João Alberto Silveira Freitas e a esposa, Milena Borges Alves (à esq.) - Arquivo pessoal - Arquivo pessoal
João Alberto Silveira Freitas e a esposa, Milena Borges Alves (e); ele foi espancado em uma loja do Carrefour em Porto Alegre e morreu
Imagem: Arquivo pessoal

Júlio César Santos, diretor do Instituto Luiz Gama, aponta que o vídeo é mais uma ferida aberta da escravidão no país.

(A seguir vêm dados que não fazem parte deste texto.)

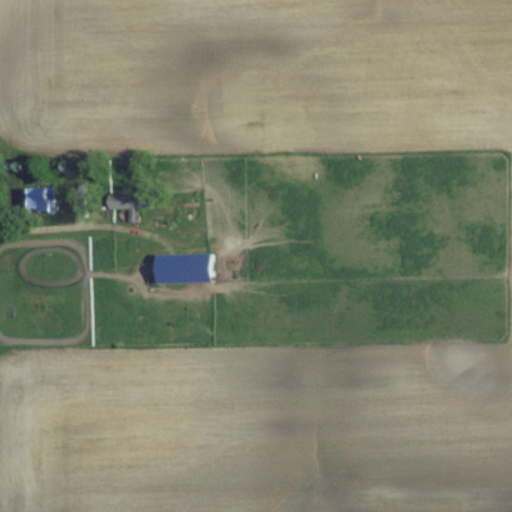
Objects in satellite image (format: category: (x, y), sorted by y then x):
building: (42, 200)
building: (133, 202)
road: (103, 220)
building: (190, 269)
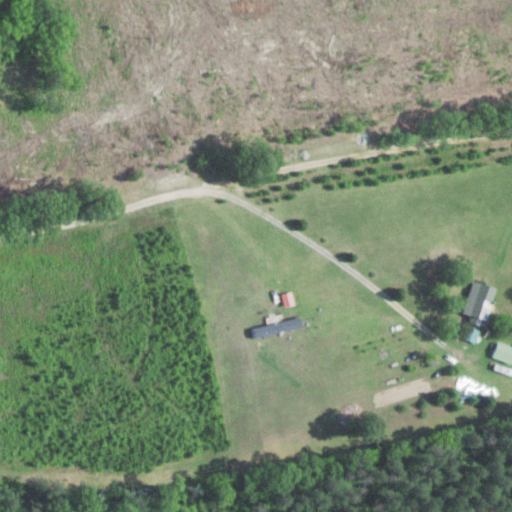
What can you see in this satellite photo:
road: (256, 101)
building: (473, 304)
building: (467, 335)
building: (499, 354)
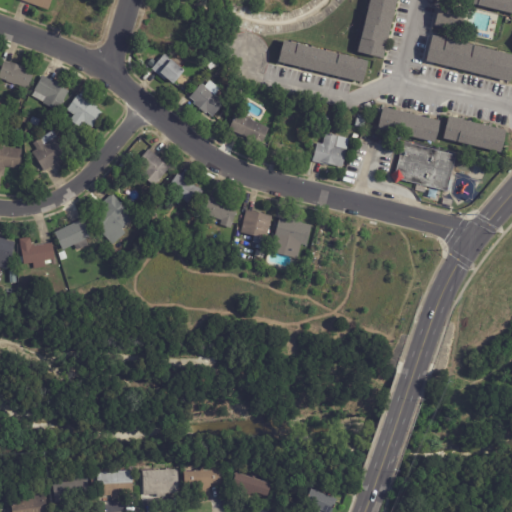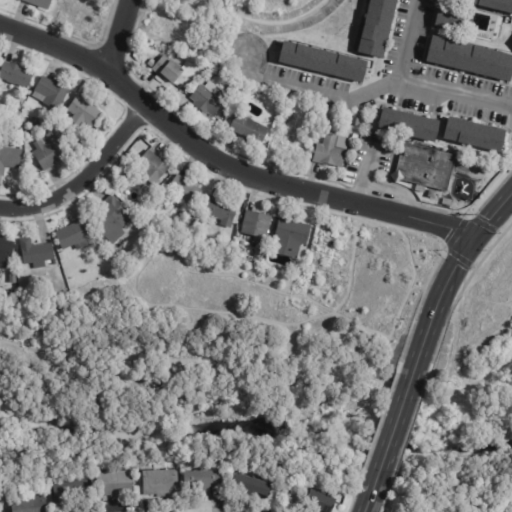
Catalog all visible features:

No dia da consciência negra, que remete a uma reflexão humana da importância dos afrodescendentes à humanidade, visualizar imagens de mais um homem negro sendo covardemente agredido e morto, traz o sentimento de como o racismo institucional é incansável, porque podemos observar a naturalização e o descaso com os corpos negros. A ferida aberta da escravidão e do colonialismo permanecem vivos até os dias atuais, a campanha vida negras importam é demonstração evidente que necessita permanecer ativa, não somente nos discursos, mas principalmente na prática dos protocolos das instituições.
Júlio César Santos, diretor do Instituto Luiz Gama

Homem protesta em frente ao Carrefour onde João foi espancado e morto - Gustavo Aguirre/TheNews2/Estadão Conteúdo - Gustavo Aguirre/TheNews2/Estadão Conteúdo
Homem protesta em frente ao Carrefour onde João foi espancado e morto
Imagem: Gustavo Aguirre/TheNews2/Estadão Conteúdo

Não é um caso isolado

João Alberto Silveira Freitas não foi a primeira vítima a sofrer na pele o racismo dentro de um supermercado. Pelo contrário, não é difícil encontrar casos de agressão e tortura dentro dos estabelecimentos contra pessoas pretas.

Ano passado, um adolescente de 17 anos teria tentado roubar barras de chocolate do supermercado Ricoy, na zona sul de São Paulo. Ele foi pego pelos seguranças, levado a uma sala, despido, amarrado e espancado com um chicote de fios elétricos trançados.

Os dois seguranças envolvidos no episódio foram condenados em dezembro a três anos de prisão, mas a Justiça os inocentou da acusação pelo crime de tortura. O Ministério Público recorreu da decisão, pedindo que eles também sejam condenados pelo crime.

O ajudante de pedreiro Fábio Rodrigo Hermenegildo, 37, disse não conseguir mais entrar em um supermercado. Em setembro de 2019, ele foi amarrado, amordaçado com um fio de náilon e, com a calça abaixada, levou choques de seguranças de uma empresa terceirizada. Tudo também foi filmado.

Os seguranças se tornaram réus na Justiça paulista e vão ser julgados pelo crime. O processo corre em segredo de justiça.

No Distrito Federal, o vendedor ambulante Weliton Luiz Maganha, 30, foi espancado por policiais militares em Planaltina, em junho deste ano, no estacionamento de um supermercado.

A Polícia Militar do Distrito Federal informou que os PMs foram afastados, mas que "não há que se falar em atitude racista, mas de excesso na ação policial" e que trata-se de um caso isolado.